==== EXCERPTED PASSAGE ====

What we have are two different operations: Extraction and Identification/Recognition/Matching. Extraction is the process by which a fingerprint is read from the scanner and specific unique qualities about the fingerprint are extracted from the image. Identification/Recognition/Matching is simply looking up the server for other fingerprints with similar unique qualities. So how and what do we extract from the scan of a fingerprint? Look at your own index finger right now or if you don't have any fingers or fingerprints, look at this image. The first thing we notice and actually don't even realize is that the lines are actually ridges and valleys. The ridges are the thick bright protruding highs and the valleys are the thin dark low-lying crevasses. It is this pattern of ridges/valleys that is different for each person's each finger.
The first thought that comes to mind is that, if this pattern is different for everyone, just store a picture of their fingerprint and match it up against the database. Storing a picture to a database is easy. But matching up a picture of a fingerprint against a database is not. How do you match? Based on what? One idea is to just overlay the scanned fingerprint on to each of the 1000 fingerprints in the database and compare each pixel - if 95% of the pixels match, we have a match. That is how the older fingerprint matching systems worked. It works decently in identifying criminals, especially if you can wait 2 hours for it to match with 1000 fingerprints. But it's not fast enough for instant identification and poses a lot of problems, like what happens if your finger is positioned slightly to the left and/or at a 5% degree angle. It wouldn't even match against your own finger with 5% margin of error. So people have moved from the picture (raster) matching techniques on to the marker (vector) matching.
Instead of matching the whole fingerprint against 1000 others, why not extract unique characteristics of each finger and store them. This is called Minutiae Matching. Look at your finger again. If you notice carefully, you can identify many types of markers where ridges end, ridges bifurcate into two ridges, three ridges form a delta etc. If we can somehow chart this information like a graph or a map, then we can store this in a database much more easily. The information stored in the database, if read in English would seem something like this - "At the center of the fingerprint is a 'delta' and 5mm away on the right is a 'bifurcation.' 7mm below the bifurcation is an 'island' and 3mm to left of the island is another bifurcation." If this information is stored in the database for my right index finger, then when I press my right index finger against a scanner, the software asks the server to match my finger against all others who have a delta near a bifurcation and must have an island. This instantly narrows down the search only to those fingers which have deltas, islands, and bifurcations. Then it looks to see if they are positioned similar to my finger.

====

▶ [WHAT YOU SHOULD DO]: According to the fingerprint excerpt, what is the approach of extracting and storing each finger's unique characteristics called? The items on this page come from a different source than the fingerprint excerpt.

==== SUPPLIED INFORMATION ====

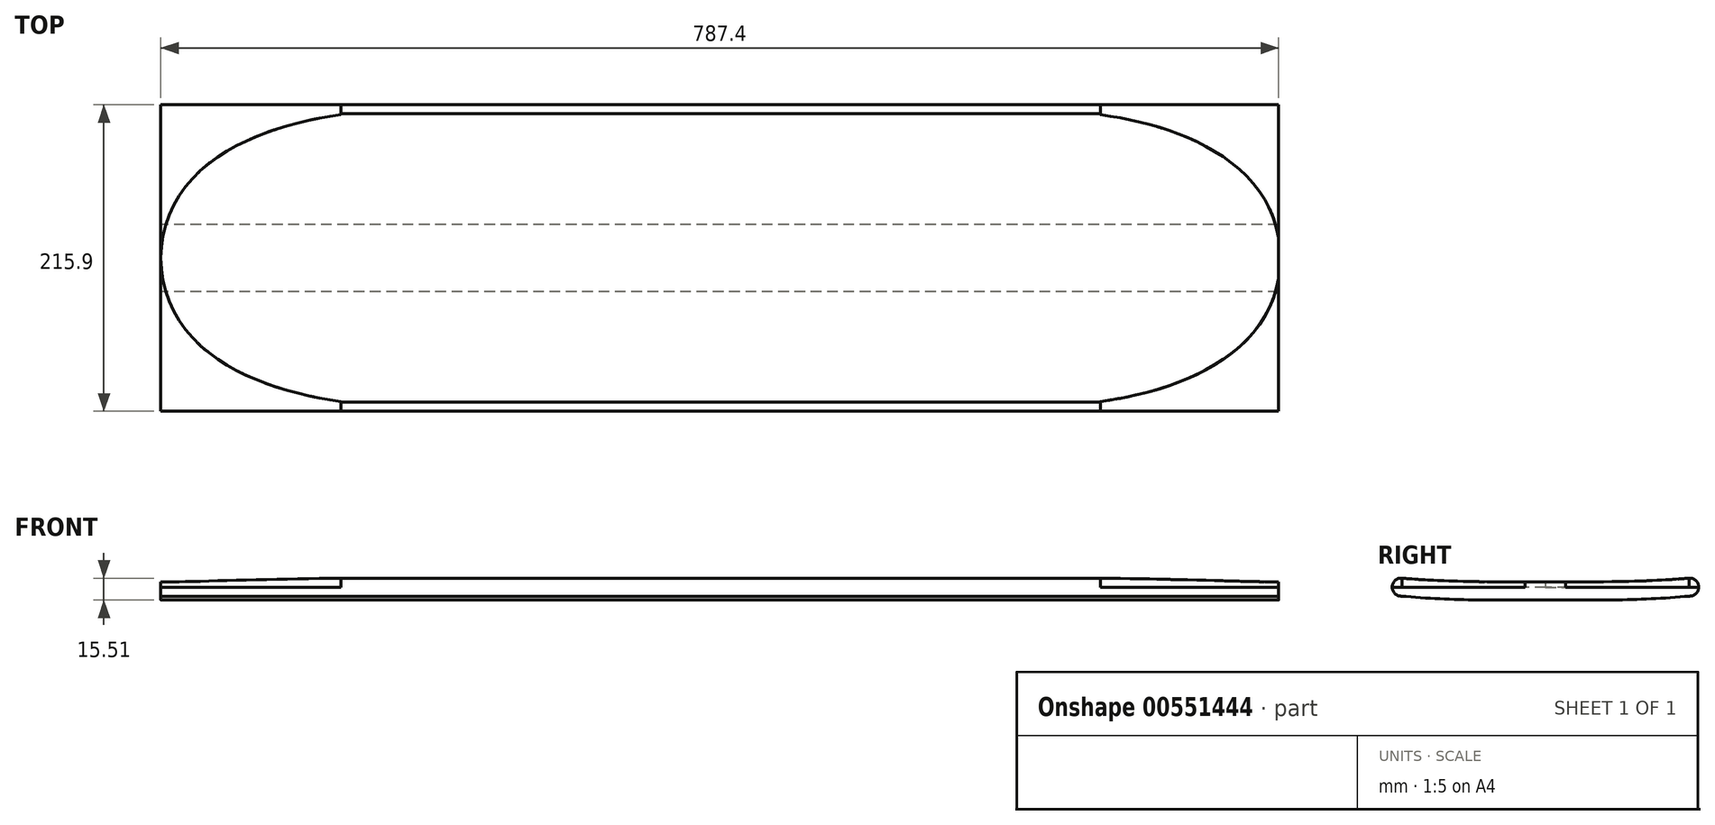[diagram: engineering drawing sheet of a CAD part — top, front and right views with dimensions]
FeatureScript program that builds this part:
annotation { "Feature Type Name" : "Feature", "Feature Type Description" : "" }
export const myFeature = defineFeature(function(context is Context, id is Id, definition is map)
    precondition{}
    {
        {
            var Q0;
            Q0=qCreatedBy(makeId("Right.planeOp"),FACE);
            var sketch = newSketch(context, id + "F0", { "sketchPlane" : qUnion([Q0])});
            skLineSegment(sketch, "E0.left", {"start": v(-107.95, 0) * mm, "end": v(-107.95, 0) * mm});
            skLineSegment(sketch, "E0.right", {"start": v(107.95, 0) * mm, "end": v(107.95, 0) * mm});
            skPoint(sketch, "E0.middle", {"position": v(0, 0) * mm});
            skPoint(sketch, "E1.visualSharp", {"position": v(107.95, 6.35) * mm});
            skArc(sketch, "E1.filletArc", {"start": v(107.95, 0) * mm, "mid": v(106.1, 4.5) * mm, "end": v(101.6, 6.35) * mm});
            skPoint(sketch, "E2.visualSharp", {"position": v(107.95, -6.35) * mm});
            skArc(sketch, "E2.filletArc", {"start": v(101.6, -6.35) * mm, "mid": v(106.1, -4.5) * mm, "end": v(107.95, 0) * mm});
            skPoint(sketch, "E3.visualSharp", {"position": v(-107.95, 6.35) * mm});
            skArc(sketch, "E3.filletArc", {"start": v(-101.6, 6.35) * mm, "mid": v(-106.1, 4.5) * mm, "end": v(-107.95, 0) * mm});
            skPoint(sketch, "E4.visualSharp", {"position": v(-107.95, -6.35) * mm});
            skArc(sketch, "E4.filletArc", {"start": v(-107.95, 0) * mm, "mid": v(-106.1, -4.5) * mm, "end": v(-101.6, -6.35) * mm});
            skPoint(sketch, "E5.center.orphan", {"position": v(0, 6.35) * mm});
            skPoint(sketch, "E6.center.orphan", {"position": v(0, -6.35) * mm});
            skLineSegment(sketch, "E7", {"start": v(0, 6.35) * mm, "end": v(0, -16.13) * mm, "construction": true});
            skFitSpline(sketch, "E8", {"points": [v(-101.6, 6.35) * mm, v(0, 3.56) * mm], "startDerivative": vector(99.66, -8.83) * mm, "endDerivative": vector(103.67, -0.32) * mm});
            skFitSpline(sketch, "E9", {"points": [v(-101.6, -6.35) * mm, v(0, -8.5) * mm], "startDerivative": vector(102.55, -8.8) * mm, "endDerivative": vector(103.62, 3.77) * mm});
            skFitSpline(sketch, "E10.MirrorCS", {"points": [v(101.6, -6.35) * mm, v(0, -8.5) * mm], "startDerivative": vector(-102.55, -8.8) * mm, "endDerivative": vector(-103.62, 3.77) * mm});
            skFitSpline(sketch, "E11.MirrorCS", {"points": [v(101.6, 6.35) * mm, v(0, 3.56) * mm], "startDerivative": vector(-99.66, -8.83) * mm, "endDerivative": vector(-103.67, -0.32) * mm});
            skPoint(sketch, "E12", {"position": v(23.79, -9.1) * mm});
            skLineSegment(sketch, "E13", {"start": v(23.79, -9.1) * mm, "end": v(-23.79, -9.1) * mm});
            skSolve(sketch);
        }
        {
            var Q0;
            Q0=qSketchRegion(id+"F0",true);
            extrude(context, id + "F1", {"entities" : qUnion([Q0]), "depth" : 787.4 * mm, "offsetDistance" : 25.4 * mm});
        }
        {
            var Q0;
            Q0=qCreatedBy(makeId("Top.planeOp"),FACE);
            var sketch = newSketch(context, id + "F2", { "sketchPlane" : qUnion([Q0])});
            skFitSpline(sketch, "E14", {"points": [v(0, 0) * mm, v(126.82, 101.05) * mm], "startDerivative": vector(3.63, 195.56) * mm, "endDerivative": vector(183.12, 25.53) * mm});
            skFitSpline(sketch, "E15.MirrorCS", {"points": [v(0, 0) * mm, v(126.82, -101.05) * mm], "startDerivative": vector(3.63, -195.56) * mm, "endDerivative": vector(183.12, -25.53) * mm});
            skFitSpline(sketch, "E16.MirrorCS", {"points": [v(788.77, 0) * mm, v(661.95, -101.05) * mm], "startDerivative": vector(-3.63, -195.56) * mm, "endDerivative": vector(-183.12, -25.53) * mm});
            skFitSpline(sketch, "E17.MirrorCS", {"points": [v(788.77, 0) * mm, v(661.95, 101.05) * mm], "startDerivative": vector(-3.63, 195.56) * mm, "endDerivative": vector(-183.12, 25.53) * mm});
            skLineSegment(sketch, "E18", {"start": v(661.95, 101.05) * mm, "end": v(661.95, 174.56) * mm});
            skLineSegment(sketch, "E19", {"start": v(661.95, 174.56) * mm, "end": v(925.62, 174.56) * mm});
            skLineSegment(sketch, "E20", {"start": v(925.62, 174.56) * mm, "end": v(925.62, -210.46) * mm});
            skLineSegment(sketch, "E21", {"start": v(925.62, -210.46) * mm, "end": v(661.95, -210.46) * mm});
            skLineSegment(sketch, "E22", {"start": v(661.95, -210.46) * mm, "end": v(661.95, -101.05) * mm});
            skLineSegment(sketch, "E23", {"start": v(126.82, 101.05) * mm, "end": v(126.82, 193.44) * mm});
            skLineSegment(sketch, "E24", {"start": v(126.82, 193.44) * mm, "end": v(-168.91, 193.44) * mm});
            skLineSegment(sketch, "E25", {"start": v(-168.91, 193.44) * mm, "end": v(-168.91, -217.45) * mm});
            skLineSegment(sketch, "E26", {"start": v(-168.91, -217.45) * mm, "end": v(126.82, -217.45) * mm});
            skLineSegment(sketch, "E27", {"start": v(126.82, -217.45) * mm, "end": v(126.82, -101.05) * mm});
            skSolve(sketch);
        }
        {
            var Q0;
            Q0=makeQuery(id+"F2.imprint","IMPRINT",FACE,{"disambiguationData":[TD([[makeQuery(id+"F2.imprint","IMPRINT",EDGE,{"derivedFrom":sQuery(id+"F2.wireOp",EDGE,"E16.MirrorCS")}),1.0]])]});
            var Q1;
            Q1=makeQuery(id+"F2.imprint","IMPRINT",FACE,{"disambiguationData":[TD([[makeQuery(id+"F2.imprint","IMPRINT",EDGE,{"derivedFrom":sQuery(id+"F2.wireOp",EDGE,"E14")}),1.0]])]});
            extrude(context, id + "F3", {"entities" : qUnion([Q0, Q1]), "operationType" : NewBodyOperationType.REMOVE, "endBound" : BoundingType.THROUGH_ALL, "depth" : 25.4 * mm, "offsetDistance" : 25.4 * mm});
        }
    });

====
==== SUPPLIED INFORMATION ====

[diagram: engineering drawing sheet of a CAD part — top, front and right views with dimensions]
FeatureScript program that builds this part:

====

▶ [FINISHED EXERCISE]: Minutiae Matching.